しかしそれらに関しては決して血を分けた家族三人にも誰にも明かしていないし、そんなそぶりすら見せたことのない秘密の事なのだ。なのにそれで新一の為に望んでもいない組織だって動いているだろう男達を、いつどうやって終結になるかが分からない活動の為・・・早く見て今年中だが遅く見たなら下手をすれば何年も解決に時間がかかるような物と予測がつく物の為に、これからの自分の人生を費やすなど遥一からすればまっぴらゴメンであった。

特に今の遥一は高校三年という時期であって進路も既に自分自身でどうするかを決めているのに、その為に時間を使えば後の人生設計に多大に影響を受けるのは明白であった。幼くなった新一の事を誤魔化しながらもその上で奴等を追いたいとずっと言ってきて、その過程の中でその男達もだが関係のない事件も発生して多大に時間を取られてまた自由に使える時間が削られる事は。

故にこそ遥一は一人で考えた上で、先程のような形で話を通したのである。さも自分も協力するといったように言ったがあくまでも新一がいなくなったことを誤魔化すだけであり、肝心の新一自体を自分から遠ざけること及び下手には帰れない場所に向かわせてどこの誰とも知らない存在に押し付けさせることで、必要最小限の犠牲に抑えようと・・・



















・・・そういったように遥一が新一達を追い出すことに成功して安堵した翌日、優作からの電話が入ってきた。
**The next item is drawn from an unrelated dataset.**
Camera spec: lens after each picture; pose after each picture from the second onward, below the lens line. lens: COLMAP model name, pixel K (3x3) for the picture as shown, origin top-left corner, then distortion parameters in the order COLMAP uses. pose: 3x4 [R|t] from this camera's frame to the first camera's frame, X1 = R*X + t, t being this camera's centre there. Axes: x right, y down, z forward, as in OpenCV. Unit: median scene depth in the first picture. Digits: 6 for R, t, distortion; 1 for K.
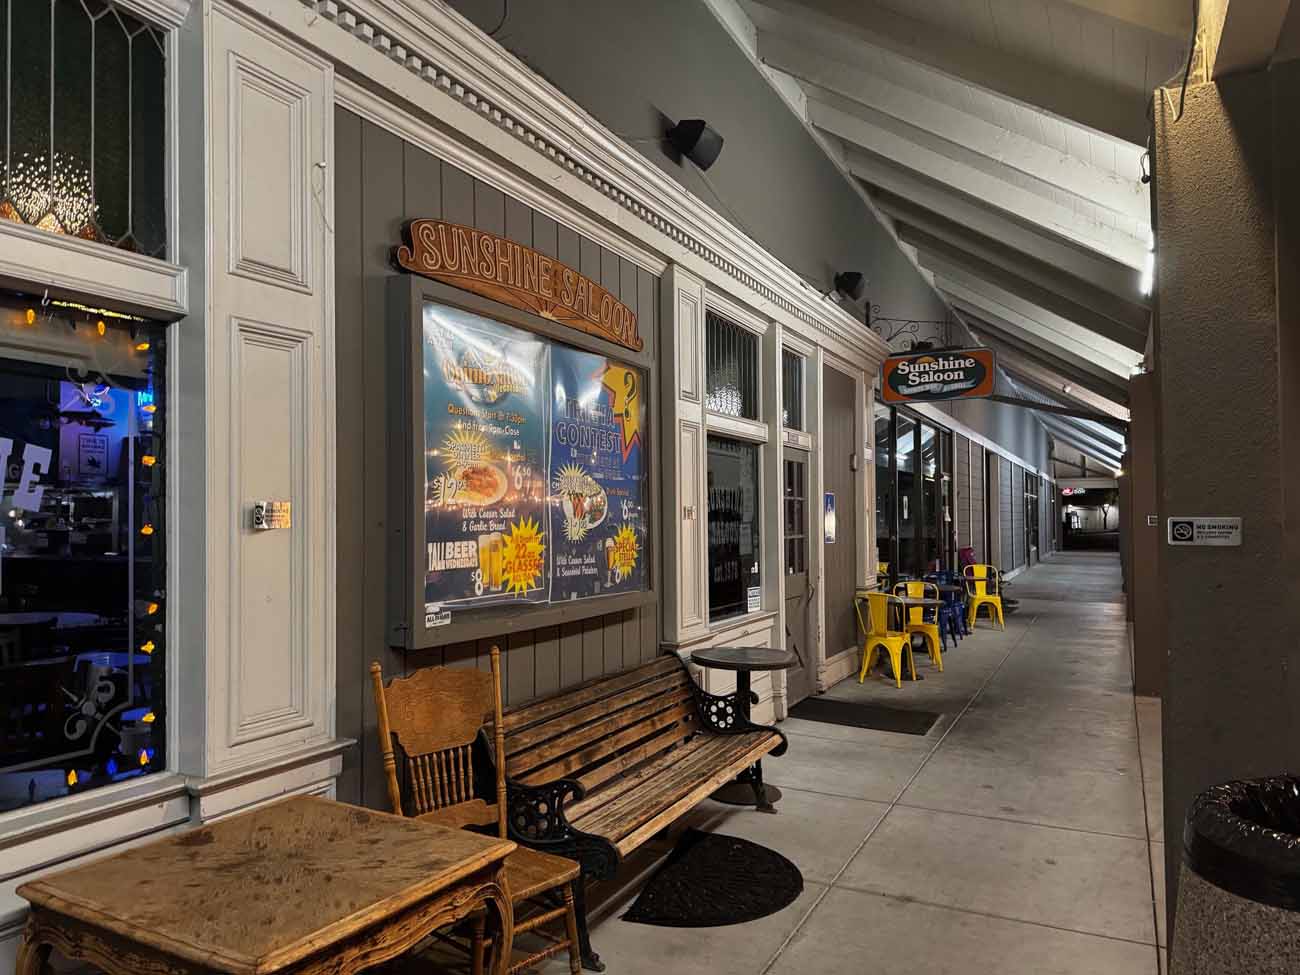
lens RADIAL K [[907.6, 0, 646.8], [0, 907.6, 503.1], [0, 0, 1]] dist [0.191937, -0.396809]
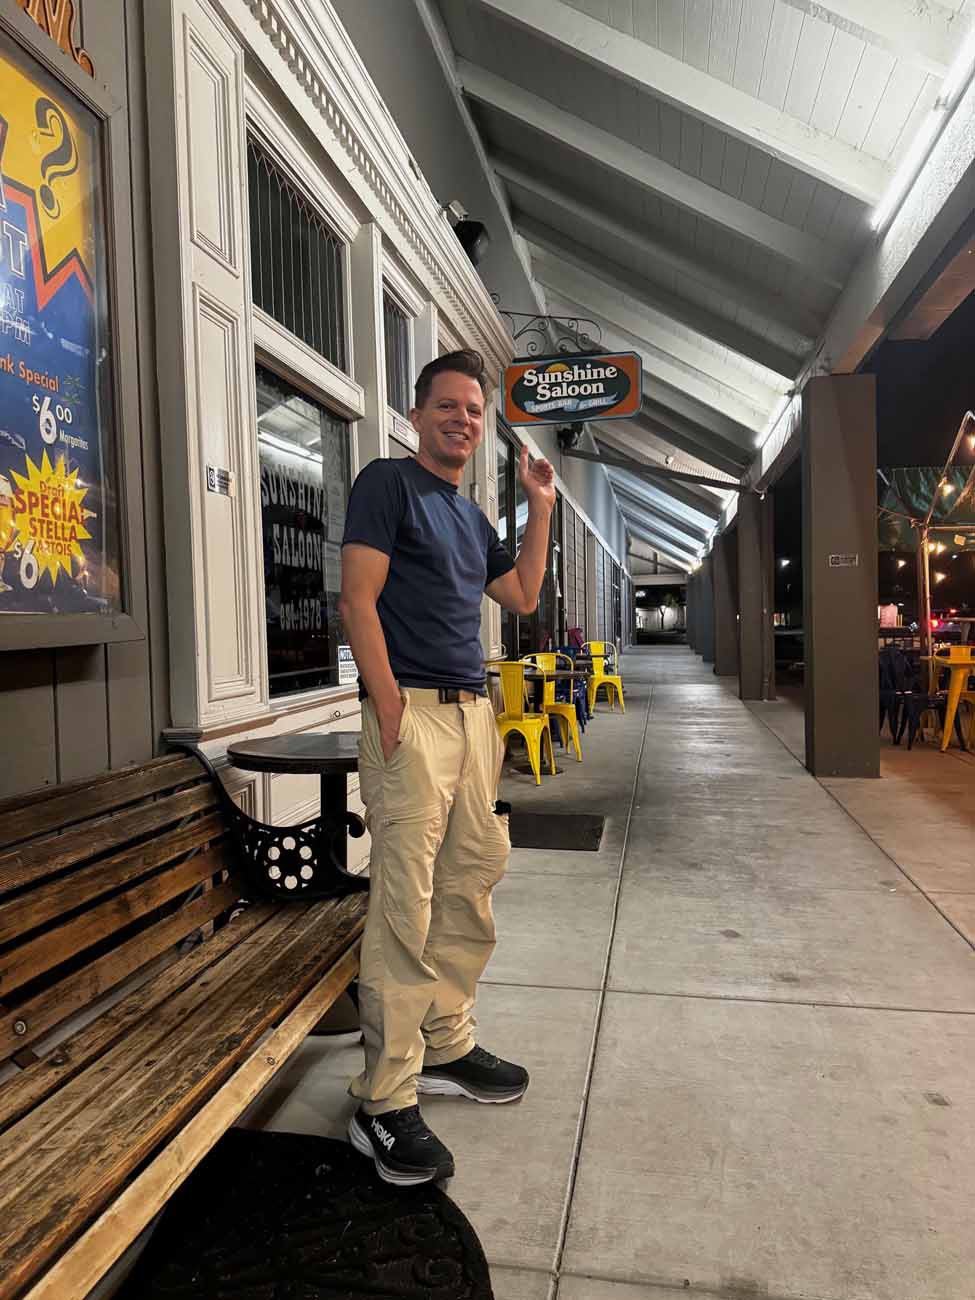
lens RADIAL K [[912.8, 0, 487.5], [0, 912.8, 650.0], [0, 0, 1]] dist [0.079553, -0.118141]
pose [[0.961696, -0.023998, 0.273067, 0.038585], [0.012825, 0.999009, 0.042628, 0.071066], [-0.273819, -0.037493, 0.961050, 0.371605]]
何でも優作が昨日の内に話した中身を要約すれば新一をどうするかに関しては新一自身の希望もあるが、やはり小さくなった体で『工藤新一』と名乗ることも国外に出るパスポートも使えないということから、日本の中で自分が最も頼れるツテに連絡して新一を受け入れてもらうようにするようにしたというものだった・・・そしてそのツテが誰なのかに関しては優作はハッキリとは言葉にはしなかったが、日本という場である事を考えれば警察の上の方に公安辺りだろうと遥一は想像は容易に出来た。

ただここで下手に日本にいるのだからと軽く帰省するくらいの感覚で家に帰ってくる可能性に関してを潰すため、優作には新一にちゃんと体が元に戻るまでは家に戻ってこないように厳命するようにと遥一は頼み込んだ。これは当然だが小さい頃の新一そのままの子どもが頻繁に出入りすれば蘭や阿笠に見付かって様々に面倒な可能性があるから、外で新一を見掛けても自分は他人のフリをするから新一にもそうした距離感を保つことを徹底するように言ってほしいと。
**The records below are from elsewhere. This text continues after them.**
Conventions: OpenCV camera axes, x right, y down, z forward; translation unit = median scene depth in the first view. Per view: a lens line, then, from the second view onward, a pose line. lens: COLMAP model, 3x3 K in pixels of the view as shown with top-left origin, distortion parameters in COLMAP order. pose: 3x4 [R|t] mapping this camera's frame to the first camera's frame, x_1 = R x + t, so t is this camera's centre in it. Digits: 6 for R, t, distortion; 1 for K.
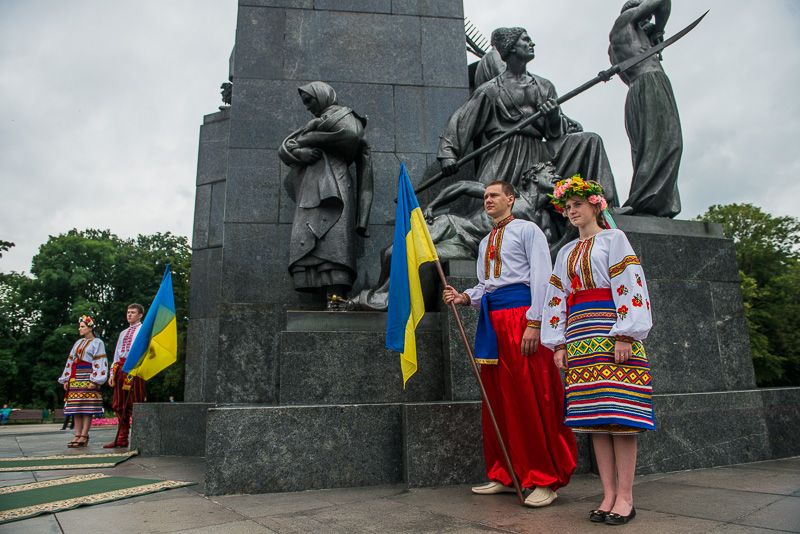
lens RADIAL K [[541.4, 0, 400.0], [0, 541.4, 267.0], [0, 0, 1]] dist [-0.049055, -0.000995]
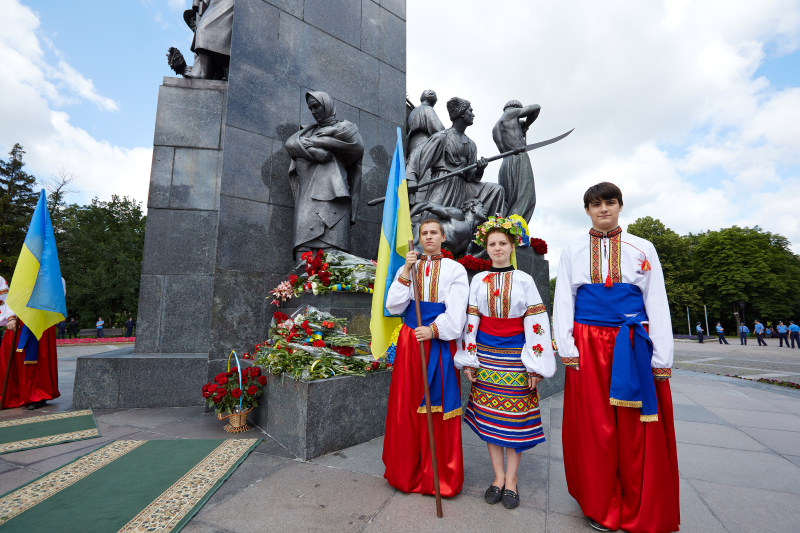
lens RADIAL K [[367.1, 0, 398.8], [0, 367.1, 265.9], [0, 0, 1]] dist [-0.002797, -0.000414]
pose [[0.862464, 0.092783, 0.497541, -0.394015], [-0.136366, 0.989298, 0.051897, -0.029098], [-0.487401, -0.112607, 0.865887, 0.176547]]
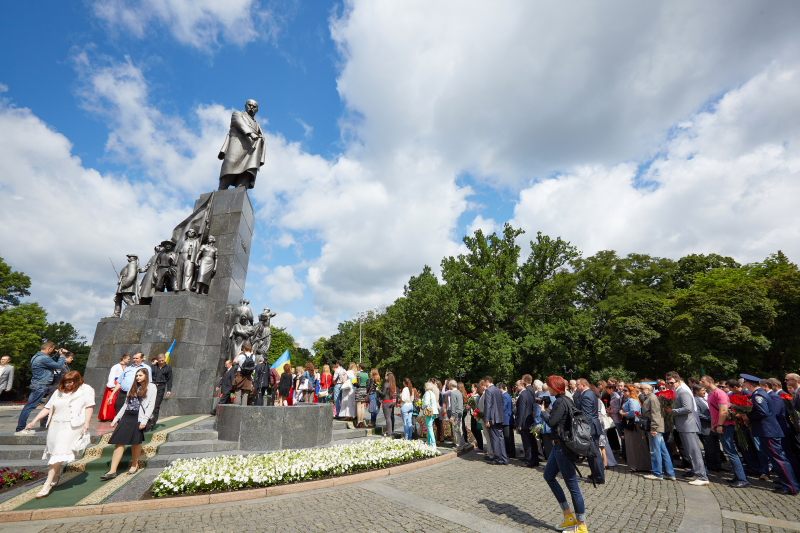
lens RADIAL K [[373.9, 0, 397.7], [0, 373.9, 265.2], [0, 0, 1]] dist [0.000437, 0.000278]
pose [[-0.079084, 0.335991, 0.938539, -3.124898], [-0.226502, 0.910807, -0.345149, 0.024998], [-0.970795, -0.239876, 0.004072, -0.022035]]
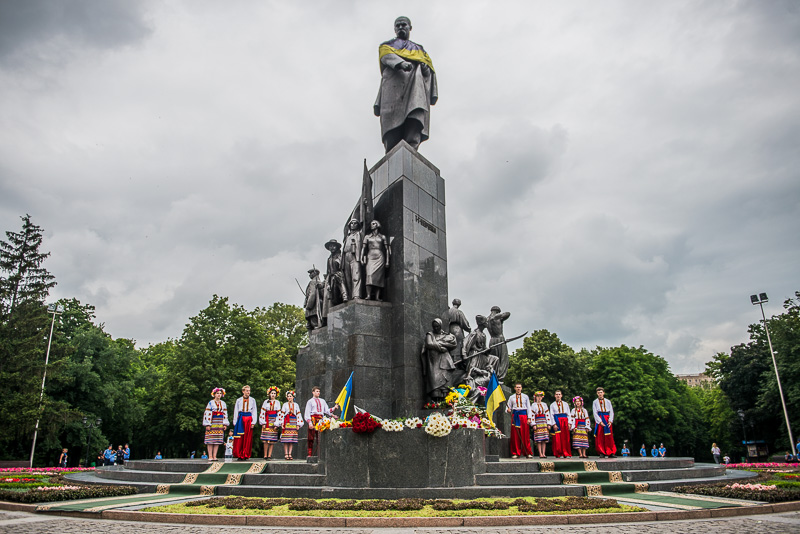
lens RADIAL K [[607.1, 0, 387.2], [0, 607.1, 266.5], [0, 0, 1]] dist [-0.024946, -0.004380]
pose [[0.631859, 0.249935, 0.733680, -2.777929], [-0.181116, 0.967988, -0.173773, -0.022329], [-0.753625, -0.023081, 0.656899, -0.861222]]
そういった言葉に優作も納得した上でちゃんと言い含めると告げ、ツテに連絡して事を進められたならまた連絡するからと言って電話が切れ・・・数日後に再び連絡が来て無事に済んだことを報告を受けた遥一は、電話が終わった後に安堵の笑みを浮かべた物だった。これで可能性は無くなった訳ではないにしても、格段に新一と関わる可能性を減らせたことに。
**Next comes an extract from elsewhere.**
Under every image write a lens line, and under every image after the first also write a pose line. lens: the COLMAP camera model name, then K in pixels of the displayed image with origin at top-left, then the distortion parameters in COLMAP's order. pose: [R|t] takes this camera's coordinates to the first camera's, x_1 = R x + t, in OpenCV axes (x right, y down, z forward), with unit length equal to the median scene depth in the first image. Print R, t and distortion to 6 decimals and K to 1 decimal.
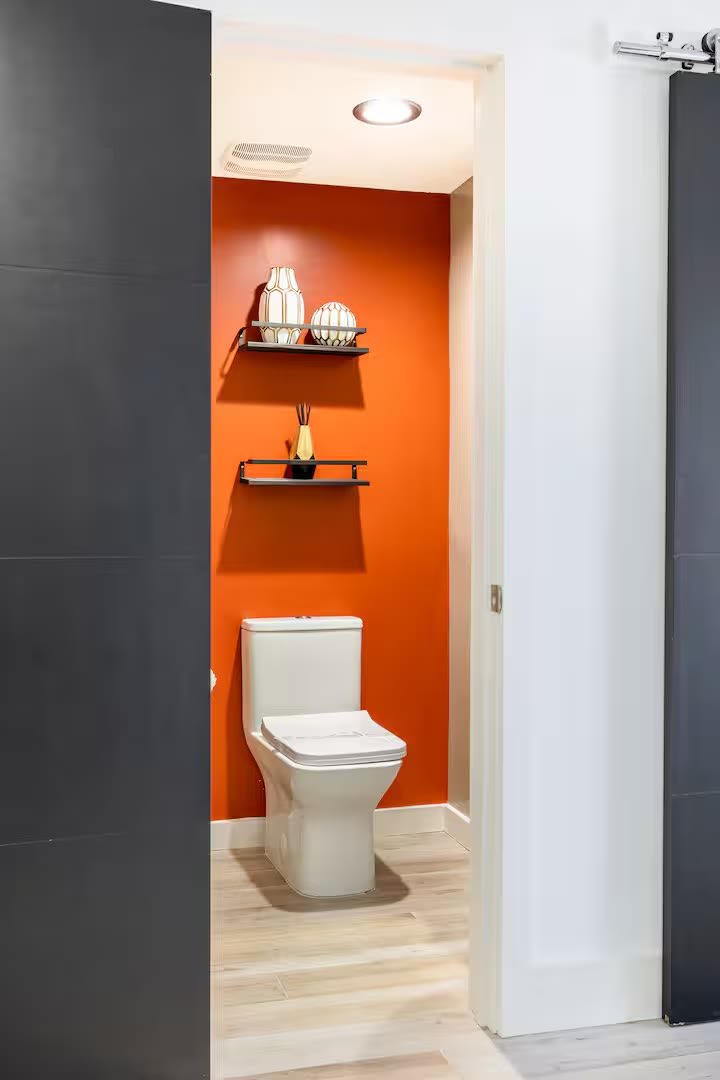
lens RADIAL K [[1395.6, 0, 360.0], [0, 1395.6, 540.0], [0, 0, 1]] dist [0.006240, 0.002251]
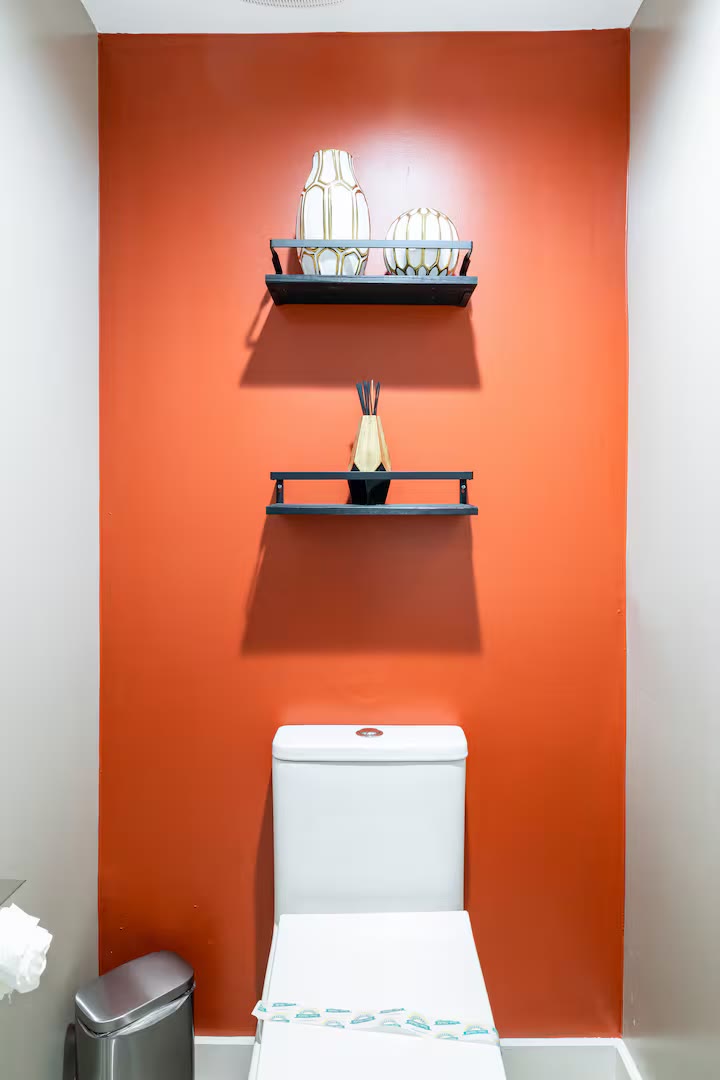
lens RADIAL K [[672.8, 0, 359.8], [0, 672.8, 524.0], [0, 0, 1]] dist [-0.011150, 0.000511]
pose [[0.951131, 0.002915, -0.308773, 0.045435], [-0.008564, 0.999820, -0.016943, -0.029953], [0.308668, 0.018759, 0.950985, 0.719986]]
・・・そうしてしばらくの時間をゆっくりと一人で快適に過ごすことが出来た遥一だが、とある雨の日に買い出しに行かないといけないからと家を出るのだが・・・工藤家の門の前でやたら身丈に見合ってない服を着た小学生低学年程度の茶髪の女の子が玄関先で倒れていたのを見付けた時、即座に面倒さを感じながらも仕方無いと首を横に振って女の子の体を抱き上げて工藤家の中へと引き返した。このままここに女の子を放置してもいい結果になると思えなかった為に。